The class action lawsuit, brought against the federal government on behalf of thousands of disabled veterans in October 1999, sought redress from the federal government for years of failure to properly administer the personal and other funds of mentally and physically disabled veterans who were deemed incapable of managing their money and as such, their funds were in the care of the federal government. The Auditor General of Canada noted in 1986 that the government had failed to manage these monies effectively and that $83 million had accumulated in the accounts. Veterans in the Class include those from the First World War onwards.
The federal government profited from these veterans as they had the use of the millions of dollars of their personal funds, pensions and allowances which accumulated while the government administered these monies.
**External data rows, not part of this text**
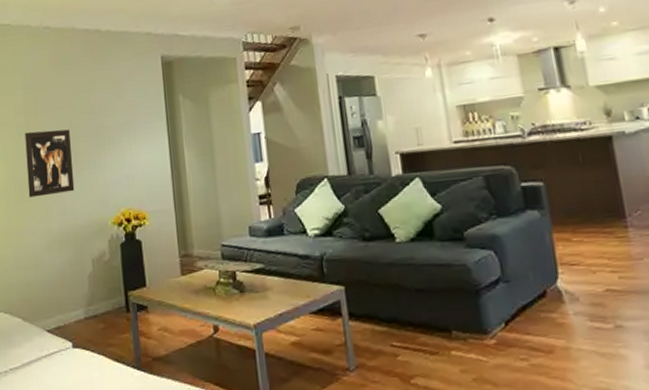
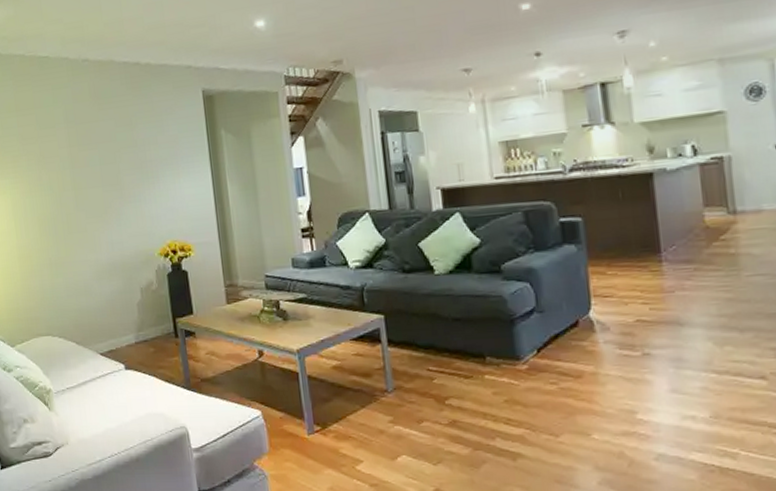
wall art: present [25,129,75,198] -> none [69,163,121,230]

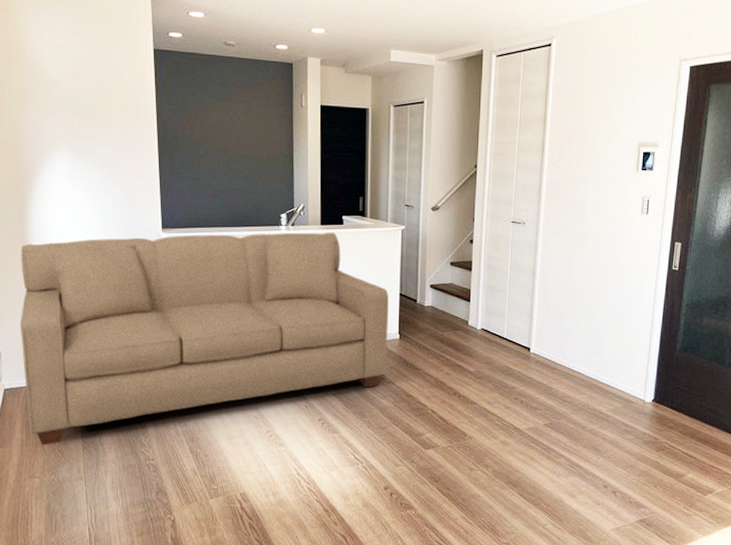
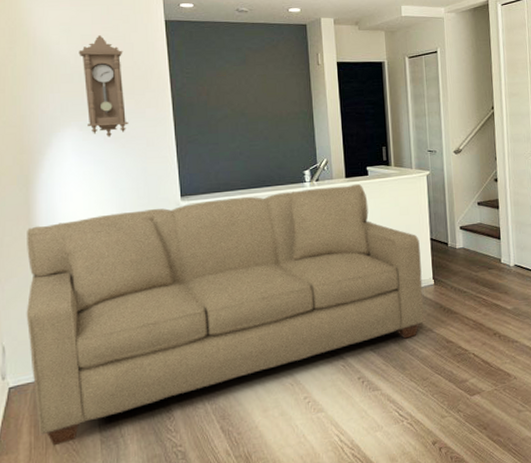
pendulum clock: none [71,60,116,164] -> present [78,35,129,137]

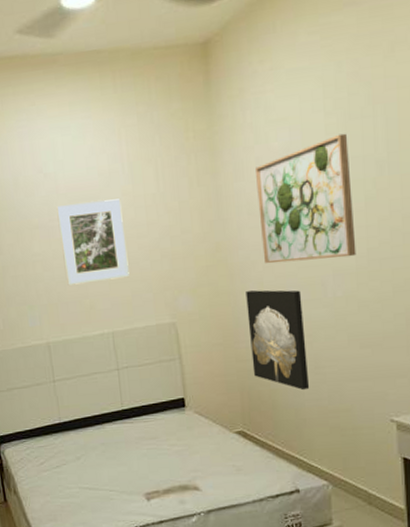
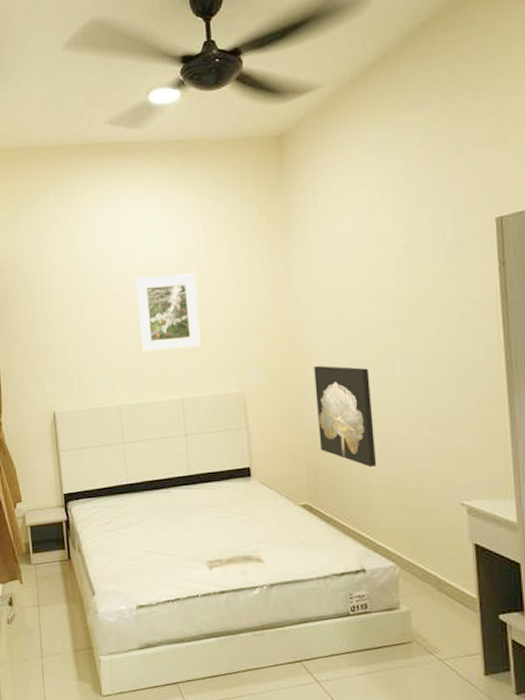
wall art: present [256,133,357,264] -> none [326,221,425,341]

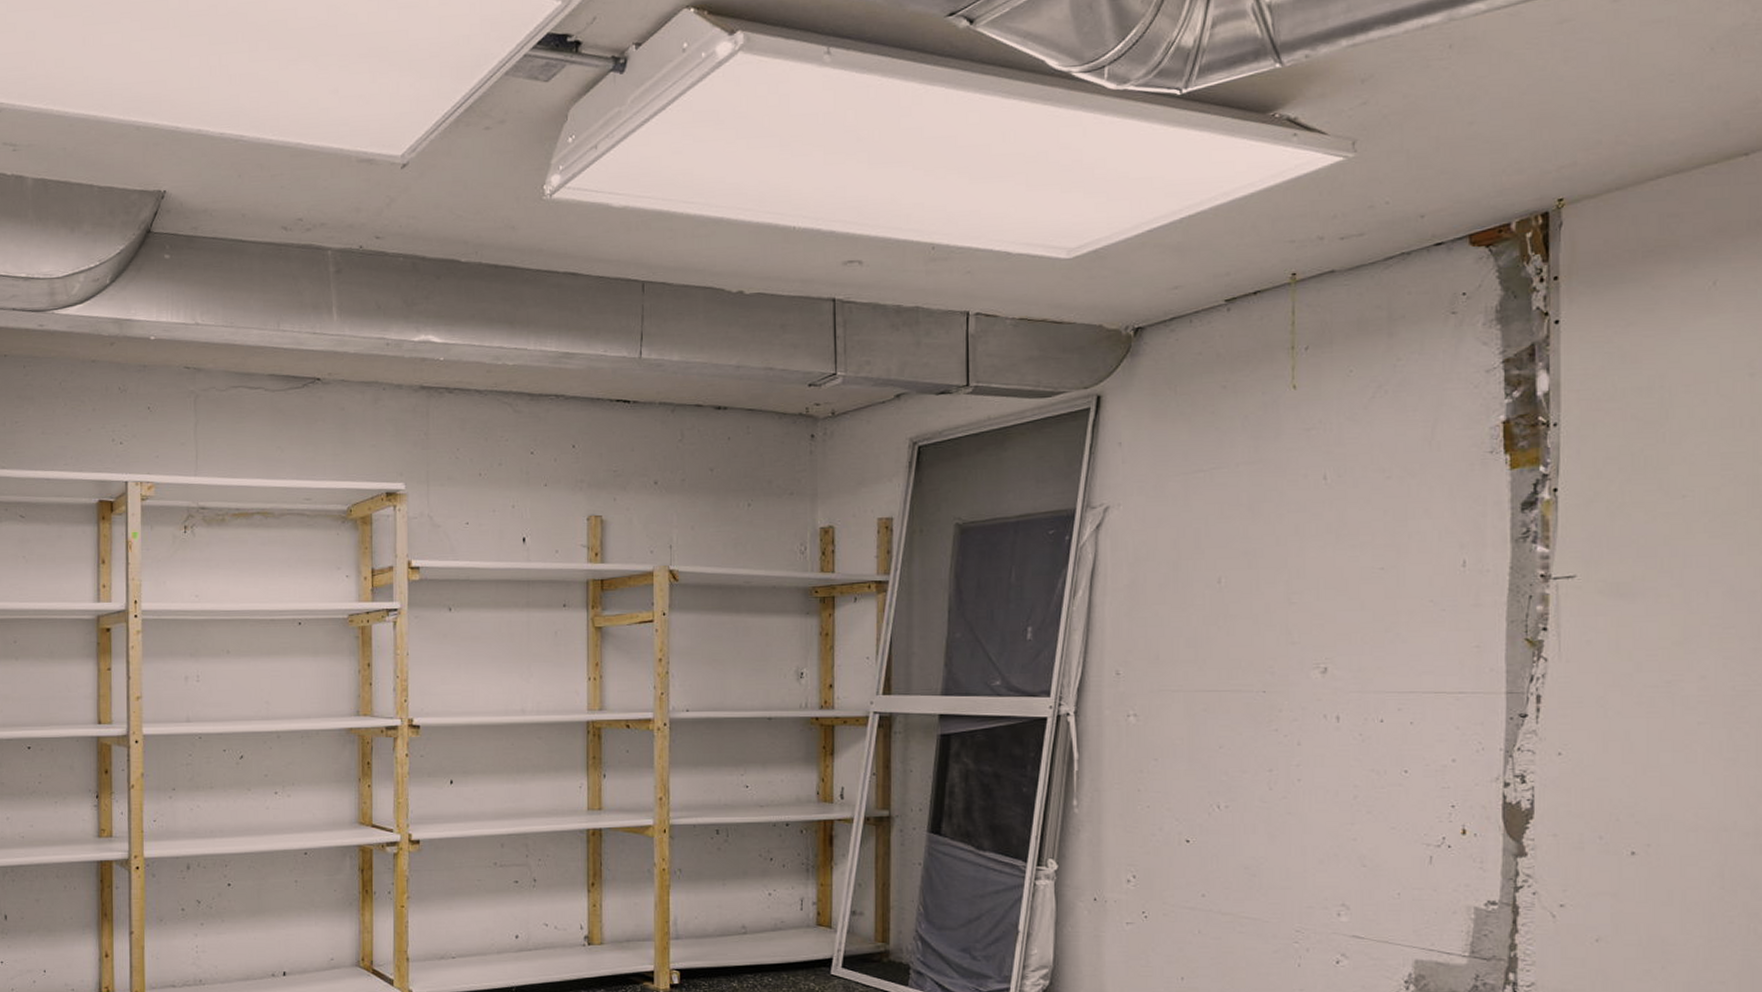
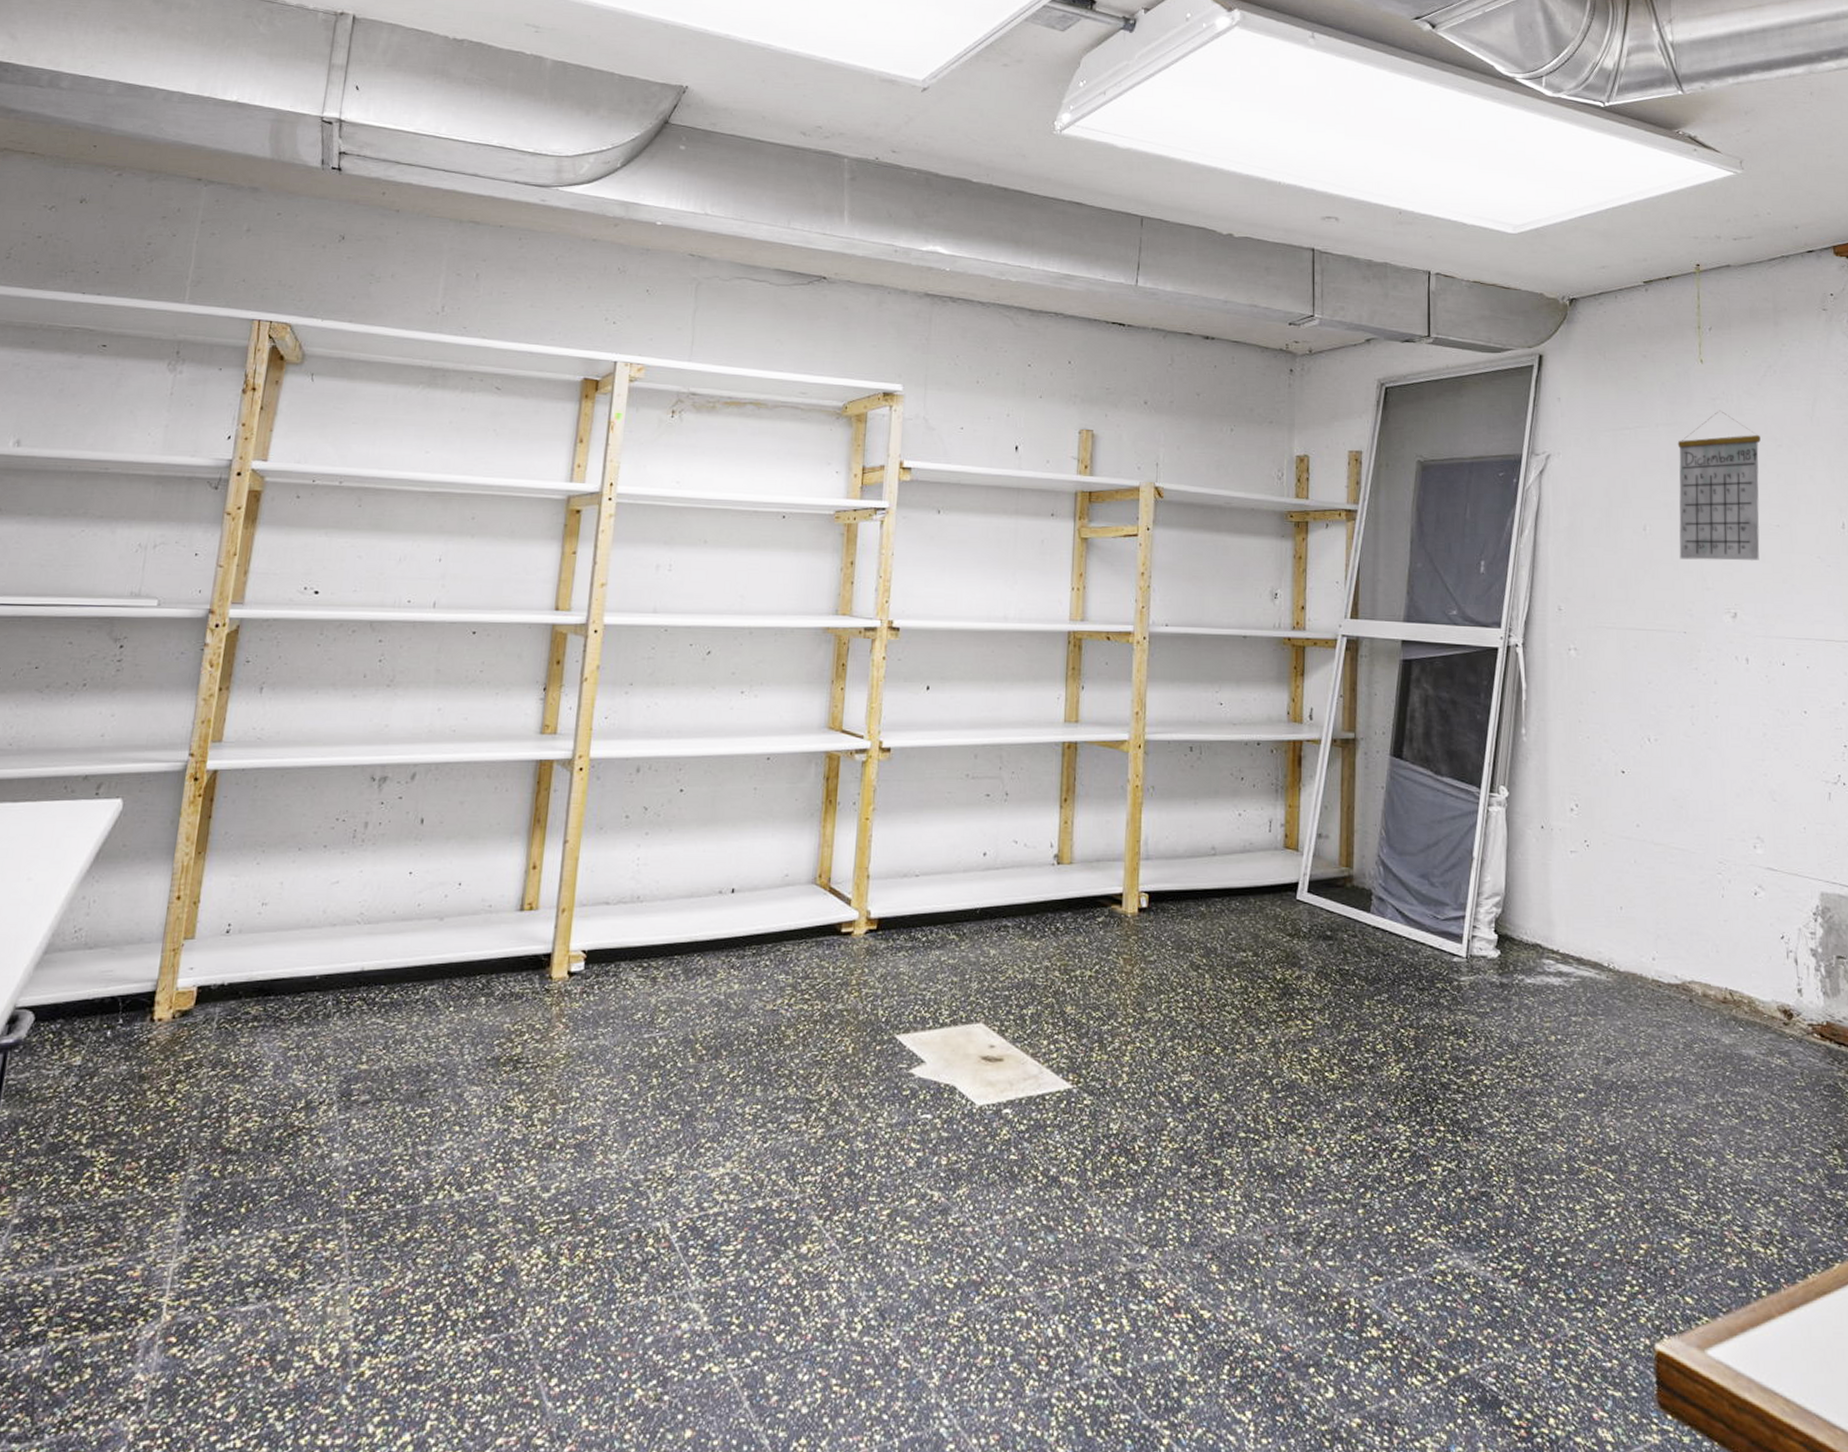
calendar: none [1260,441,1365,612] -> present [1677,410,1761,561]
Justice Brockenshire's decision deals with the quantification of the total sum of the damages on the basis of earnings, over 85 years, on the principle amount held by the federal government for the Class members - if the monies
had been properly invested.

Key findings in the decision include:

  • If the Government had addressed this problem in 1985 after the Auditor General's report, the Government's liability would have been in the neighborhood of $66 Million.
  • While the veterans were out their money the Government had the opportunity to invest it. Even if they invested it in a conservative portfolio they would have earned over $2 B.
  • The general political consensus revolved around not wanting to see pension money going to distant relatives and strangers and was used as a policy reason for imposing a lapsing provision. Justice Brockenshire concluded that these same considerations  would not effect the obligation that the Government took as a trustee without limitations, to manage what was, as long as the veteran was alive, the veteran's property.
  • The granting of a total damage award will serve to clarify the extent of the wrong done by the government over a period of 85 years to veterans that had been rendered helpless and incompetent while serving their country in its armed forces.
A lawyer representing the veterans said of the decision, "For over eighty years, thousands of Canadian veterans had no voice. Their own federal government had access to their personal funds, failed to invest them, and failed in their duty as a trustee by not paying them any return on their funds. Forced to sue their own government, these veterans now know what they are owed."